• einen kontextbedingenten Hinweis im Schönberg-Streichtriofaden wiederhole ich gern hier an passenderer Stelle:

    Es geht um die Bearbeitung (Instrumentation) von Schubert, Deutsche Tänze (DV 820) durch Webern, deren Existenz vielleicht gar nicht mal so bekannt ist. Vielleicht vergleichweise weniger spektakulär (für Kammerorch.) als die des Bach-Ricercare hat sie den unschätzbaren Vorzug, unter Weberns eigenem Dirigat überliefert zu sein.

    Ein Rundfunkmitschnitt Frankfurt befindet sich in der ALTEN Boulez-Gesamtaufn.
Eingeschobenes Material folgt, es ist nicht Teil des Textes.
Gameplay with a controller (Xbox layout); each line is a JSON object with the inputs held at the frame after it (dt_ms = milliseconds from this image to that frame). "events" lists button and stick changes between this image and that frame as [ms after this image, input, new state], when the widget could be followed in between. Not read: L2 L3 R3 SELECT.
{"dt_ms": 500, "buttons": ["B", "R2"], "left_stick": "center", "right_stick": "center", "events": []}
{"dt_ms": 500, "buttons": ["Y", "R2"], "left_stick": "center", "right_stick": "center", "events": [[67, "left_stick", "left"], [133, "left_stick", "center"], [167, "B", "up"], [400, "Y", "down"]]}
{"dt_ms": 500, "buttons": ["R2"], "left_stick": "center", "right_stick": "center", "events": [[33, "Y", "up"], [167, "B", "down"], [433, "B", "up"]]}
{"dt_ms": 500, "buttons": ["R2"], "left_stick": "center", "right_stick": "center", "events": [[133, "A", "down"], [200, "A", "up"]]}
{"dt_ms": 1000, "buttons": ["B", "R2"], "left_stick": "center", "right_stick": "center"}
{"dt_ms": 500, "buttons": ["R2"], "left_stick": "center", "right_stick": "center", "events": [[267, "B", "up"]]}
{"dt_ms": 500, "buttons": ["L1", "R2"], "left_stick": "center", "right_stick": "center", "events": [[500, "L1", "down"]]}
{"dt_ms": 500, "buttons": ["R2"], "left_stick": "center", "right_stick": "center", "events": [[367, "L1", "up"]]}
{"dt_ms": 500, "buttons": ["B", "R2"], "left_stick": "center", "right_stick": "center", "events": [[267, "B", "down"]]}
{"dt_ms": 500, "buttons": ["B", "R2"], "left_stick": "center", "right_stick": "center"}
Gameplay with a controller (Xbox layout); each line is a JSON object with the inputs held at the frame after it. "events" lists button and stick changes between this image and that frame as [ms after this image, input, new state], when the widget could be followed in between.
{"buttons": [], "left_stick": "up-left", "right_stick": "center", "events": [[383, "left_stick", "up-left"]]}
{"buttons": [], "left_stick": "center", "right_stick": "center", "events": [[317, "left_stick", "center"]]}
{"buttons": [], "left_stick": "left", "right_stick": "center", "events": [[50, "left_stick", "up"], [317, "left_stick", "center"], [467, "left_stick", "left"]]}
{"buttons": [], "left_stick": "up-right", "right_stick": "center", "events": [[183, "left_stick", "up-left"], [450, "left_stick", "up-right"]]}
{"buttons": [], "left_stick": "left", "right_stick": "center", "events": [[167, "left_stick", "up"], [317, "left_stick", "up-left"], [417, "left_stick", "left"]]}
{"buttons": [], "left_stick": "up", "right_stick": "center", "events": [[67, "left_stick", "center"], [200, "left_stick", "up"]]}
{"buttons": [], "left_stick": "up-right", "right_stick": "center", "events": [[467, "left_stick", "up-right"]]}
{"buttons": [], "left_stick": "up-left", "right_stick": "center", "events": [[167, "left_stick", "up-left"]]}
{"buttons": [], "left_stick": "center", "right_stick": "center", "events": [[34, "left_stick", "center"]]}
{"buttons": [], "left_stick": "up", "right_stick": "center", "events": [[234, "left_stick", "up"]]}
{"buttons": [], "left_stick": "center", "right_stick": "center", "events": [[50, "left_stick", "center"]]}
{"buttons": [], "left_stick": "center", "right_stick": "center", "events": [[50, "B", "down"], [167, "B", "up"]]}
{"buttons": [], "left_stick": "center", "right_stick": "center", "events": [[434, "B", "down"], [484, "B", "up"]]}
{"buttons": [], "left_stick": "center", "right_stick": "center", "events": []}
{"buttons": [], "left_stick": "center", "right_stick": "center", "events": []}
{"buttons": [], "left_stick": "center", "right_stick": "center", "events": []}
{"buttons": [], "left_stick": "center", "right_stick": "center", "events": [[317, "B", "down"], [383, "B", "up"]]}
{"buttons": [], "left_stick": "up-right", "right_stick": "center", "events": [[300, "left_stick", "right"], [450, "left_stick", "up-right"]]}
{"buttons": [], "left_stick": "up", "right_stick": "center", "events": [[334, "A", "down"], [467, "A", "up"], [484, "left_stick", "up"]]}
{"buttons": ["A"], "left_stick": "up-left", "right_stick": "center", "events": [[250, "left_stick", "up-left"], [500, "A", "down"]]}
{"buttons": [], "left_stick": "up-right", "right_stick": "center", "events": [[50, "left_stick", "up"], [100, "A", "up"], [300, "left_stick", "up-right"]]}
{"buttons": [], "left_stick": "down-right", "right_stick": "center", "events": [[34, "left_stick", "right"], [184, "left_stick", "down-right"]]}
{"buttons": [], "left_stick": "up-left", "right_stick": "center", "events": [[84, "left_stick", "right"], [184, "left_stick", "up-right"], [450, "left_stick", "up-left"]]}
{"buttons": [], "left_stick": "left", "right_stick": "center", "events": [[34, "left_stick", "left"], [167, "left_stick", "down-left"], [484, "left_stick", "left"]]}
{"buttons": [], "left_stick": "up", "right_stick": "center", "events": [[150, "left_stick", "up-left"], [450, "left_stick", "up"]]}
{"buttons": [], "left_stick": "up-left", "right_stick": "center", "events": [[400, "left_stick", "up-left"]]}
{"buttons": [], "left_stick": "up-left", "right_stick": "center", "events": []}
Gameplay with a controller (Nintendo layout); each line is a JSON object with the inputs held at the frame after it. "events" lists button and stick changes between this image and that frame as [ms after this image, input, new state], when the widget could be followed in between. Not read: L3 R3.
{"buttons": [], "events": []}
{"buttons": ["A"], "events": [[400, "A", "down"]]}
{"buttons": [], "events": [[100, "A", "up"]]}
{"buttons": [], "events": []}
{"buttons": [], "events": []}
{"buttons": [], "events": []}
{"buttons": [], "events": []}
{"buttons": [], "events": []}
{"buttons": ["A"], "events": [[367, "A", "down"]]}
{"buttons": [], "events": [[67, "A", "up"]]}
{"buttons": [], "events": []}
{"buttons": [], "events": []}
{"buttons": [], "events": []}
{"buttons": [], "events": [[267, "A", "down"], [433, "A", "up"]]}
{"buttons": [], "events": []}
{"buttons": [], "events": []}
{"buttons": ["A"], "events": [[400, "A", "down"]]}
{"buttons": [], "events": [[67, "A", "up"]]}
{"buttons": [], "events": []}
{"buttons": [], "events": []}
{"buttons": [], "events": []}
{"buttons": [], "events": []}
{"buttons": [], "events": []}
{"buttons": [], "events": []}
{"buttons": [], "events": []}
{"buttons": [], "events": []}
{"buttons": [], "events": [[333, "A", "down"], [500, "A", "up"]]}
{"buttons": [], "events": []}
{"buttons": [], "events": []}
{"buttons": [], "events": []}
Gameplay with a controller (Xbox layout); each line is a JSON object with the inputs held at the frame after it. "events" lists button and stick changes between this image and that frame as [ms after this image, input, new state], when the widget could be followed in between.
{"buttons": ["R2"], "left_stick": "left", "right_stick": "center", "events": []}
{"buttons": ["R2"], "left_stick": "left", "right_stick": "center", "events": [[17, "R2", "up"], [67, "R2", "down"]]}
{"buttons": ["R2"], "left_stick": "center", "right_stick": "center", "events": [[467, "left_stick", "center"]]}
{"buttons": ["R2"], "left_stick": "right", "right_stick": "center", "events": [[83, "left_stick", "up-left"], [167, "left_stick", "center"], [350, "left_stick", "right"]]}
CBS/SONY von Webern quasi als Zugabe.

    Neuerdings hat sich in den Archiven noch ein Mitschnitt Berlin 1932 gefunden, den es auf yt jetzt (offenbar auch urheberrechtlich unbedenklich) gibt:

    https://www.youtube.com/watch?v=K6avxpj2LSg

    allen Interessenten, die das nicht schon kennen, sehr ans Herz gelegt!

    ---
    Es wäre lächerlich anzunehmen, daß das, was alle, die die Sache kennen, daran sehen, von dem Künstler allein nicht gesehen worden wäre.
    (J. Chr. Lobe, Fliegende Blätter für Musik, 1855, Bd. 1, S. 24).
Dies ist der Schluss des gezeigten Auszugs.